Latest revision as of 08:18, 23 June 2021

Hi, would it be possible to change the labels "new speakers" and "new languages" to "speakers of the month" and "languages of the month" ? As it stands it is a bit confusing. Best --Adélaïde Calais WMFr (talk) 10:18, 31 March 2020 (UTC)

It has been changed to "Active speakers" and "Active languages". Each row clearly represents one month. Should be a good balance. Yug (talk) 21:18, 17 February 2021 (UTC)

LinguaLibre vs Commons

@Adélaïde Calais WMFr Examining the early days of both is very interesting. See stats.wikimedia.org/#/commons.wikimedia.org. Yug (talk) 15:04, 3 March 2021 (UTC)

Loading for ever

VIGNERON, queries do not seem to success anymore (loading indefinitely). Do you have any idea of what happens (I remember it was working yesterday or two days ago maximum)? Pamputt (talk) 08:26, 28 April 2021 (UTC)

@Pamputt strange. Indeed it worked yesterday (but I noticed then some very varying lag...) and today it's still works for me but veryyyy long (I didn't measure but probably around 2-3 minutes ?). @Seb35 any idea where it comes from? Indeed, I don't see any link with the translate tag, it more likely either Queryviz, Blazegraph and some caching issue. If it a charge issue, maybe we could split this page in several subpages. Cheers, VIGNERON (talk) 13:15, 28 April 2021 (UTC)
VIGNERON Pamputt: I measure ~45 seconds for the 4 queries, the first appearing after about 30 seconds. I don’t think there is a real issue: these queries are a bit heavy, and when you load the page, you are requesting 4 queries at the same time to Blazegraph. If necessary, the cache time (currently 10 min) can be increased to a "long" value like 1 or 2 days, so that the page will be (almost) always quickly displayed but will be always a bit aged. Seb35 (talk) 14:47, 30 April 2021 (UTC)
@VIGNERON & Seb35 could you check again. Now I've waited 1h30 and only "The most prolific speakers" appeared. I do not know how long I need to wait to see the others queries to be displayed. I think that more than 30 seconds is too long for most of the users; they just will think that it does not work. If we do not have a better solution, I should display a banner to indicate that it takes a very long time to see the results be displayed. Pamputt (talk) 20:53, 5 June 2021 (UTC)
Hmm, very weird. I tested again and now all the queries display after 15 seconds. Any explanation? Pamputt (talk) 13:48, 6 June 2021 (UTC)
@Pamputt, VIGNERON, & Seb35 From what I understood, the queries need to load, which takes from 1 minute to ?? minutes, but once they're loaded, if you (or someone else) load the page within the next 10 minutes, they will be displayed almost instantly thanks to the cache.
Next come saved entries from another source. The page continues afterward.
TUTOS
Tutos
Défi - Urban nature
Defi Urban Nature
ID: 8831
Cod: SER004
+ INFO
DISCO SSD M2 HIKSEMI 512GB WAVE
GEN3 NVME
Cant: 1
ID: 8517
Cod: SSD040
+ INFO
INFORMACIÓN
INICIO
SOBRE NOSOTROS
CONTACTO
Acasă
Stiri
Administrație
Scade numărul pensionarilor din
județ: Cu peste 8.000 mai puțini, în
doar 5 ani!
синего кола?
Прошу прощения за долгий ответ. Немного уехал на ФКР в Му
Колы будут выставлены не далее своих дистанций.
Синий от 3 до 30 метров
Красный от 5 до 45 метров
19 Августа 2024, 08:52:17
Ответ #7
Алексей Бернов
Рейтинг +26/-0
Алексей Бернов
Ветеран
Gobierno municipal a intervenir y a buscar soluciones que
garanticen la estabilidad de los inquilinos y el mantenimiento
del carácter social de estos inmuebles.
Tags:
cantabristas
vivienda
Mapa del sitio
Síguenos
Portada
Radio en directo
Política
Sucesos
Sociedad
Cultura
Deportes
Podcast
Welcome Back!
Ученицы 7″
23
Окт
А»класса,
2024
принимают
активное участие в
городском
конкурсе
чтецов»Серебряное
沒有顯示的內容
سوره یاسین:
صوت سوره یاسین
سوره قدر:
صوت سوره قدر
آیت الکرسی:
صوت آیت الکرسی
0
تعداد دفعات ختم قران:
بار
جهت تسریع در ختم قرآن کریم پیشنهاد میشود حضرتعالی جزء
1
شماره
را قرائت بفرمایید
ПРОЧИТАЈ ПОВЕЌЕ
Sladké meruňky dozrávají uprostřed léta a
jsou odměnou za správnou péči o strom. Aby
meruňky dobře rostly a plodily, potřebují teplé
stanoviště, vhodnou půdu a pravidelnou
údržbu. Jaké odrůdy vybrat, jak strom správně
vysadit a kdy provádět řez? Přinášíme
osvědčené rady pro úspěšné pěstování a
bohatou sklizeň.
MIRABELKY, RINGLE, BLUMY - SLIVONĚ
What I don't understand is that, once they're loaded, if you purge the page's cache, they're still displayed instantly (so it may be another cache).
Would it be possible to keep this cache permanently (not just for 10 minutes), so that when anyone arrives on the page, they don't face a loading page (which seems to be broken when you are not aware)? The values would be uploaded by users who want the latest version (i.e. at least once a day) by clicking on a dedicated button (and the loading time would be only at this moment, assumed by the user). Would that be possible?
All the best — WikiLucas (🖋️) 08:06, 7 June 2021 (UTC)
@WikiLucas00 The core issue on this page is that queries are natively long (seems to be 1-2 minutes, and querying the five requests at the same time is making the problem worse). Indeed, there is a cache of 10 minutes implemented in nginx. Currently the the cache is global for all SPARQL requests (through QueryViz and through the Blazegraph interface and through the future SPARQL federation). I just pushed the updated nginx configuration for frontend and Blazegraph, see Github.
If I’m not mistaken, the cache can be purged with a hard refresh of the browser (Ctrl+F5).
(just tried, does not work: my Firefox does not send a "Cache-Control: no-cache" because it is a XHR request and not the main HTTP request, and explicitely sending this Cache-Control does not work any more, probably because nginx cache bypass the cache only if proxy_cache_bypass is set to something)
I find it is not desirable that SPARQL request in the Blazegraph interface have a long cache, at the contrary of QueryViz requests. However I can dissociate these two paths by specifying a different $wgQueryVizEndpoint in LocalSettings.php.
I can propose the following thing:
  • remove the cache on the Blazegraph interface and the future SPARQL federation,
  • put a long cache on QueryViz requests (long = 12h ?),
  • add proxy_cache_background_update on and proxy_cache_use_stale timeout updating on nginx to serve a possibly-stale response while updating the result of the request, so that it stays quite fresh as you propose as long as the page is visited,
  • possibly a cron can be added to refresh every 12h the results of the 5 SPARQL requests on this page Statistics.
It should work in theory, but I have no experience for now with these "stale-updating-requests".
On the long terme, QueryViz should be improved to display an error in case of response 504 (or other 500), and ideally be able to control the caching though parameters in the wikicode, but this needs a careful design because it could need cooperation with nginx and/or cron (the latter to keep fresh results); or the nginx cache could be replaced by a MediaWiki cache. All that needs to be discussed on a Phabricator ticket if desired – I precise QueryViz evolutions are not included in the contract we have with WMFR.
Seb35 (talk) 11:38, 14 June 2021 (UTC)
Let's go this way. Also, what about increasing the proxy_read_timeout on nginx so that we can avoid some 504's ? In regards to QueryViz, volunteer developers like myself will take care of that. --Poslovitch (talk) 08:18, 23 June 2021 (UTC)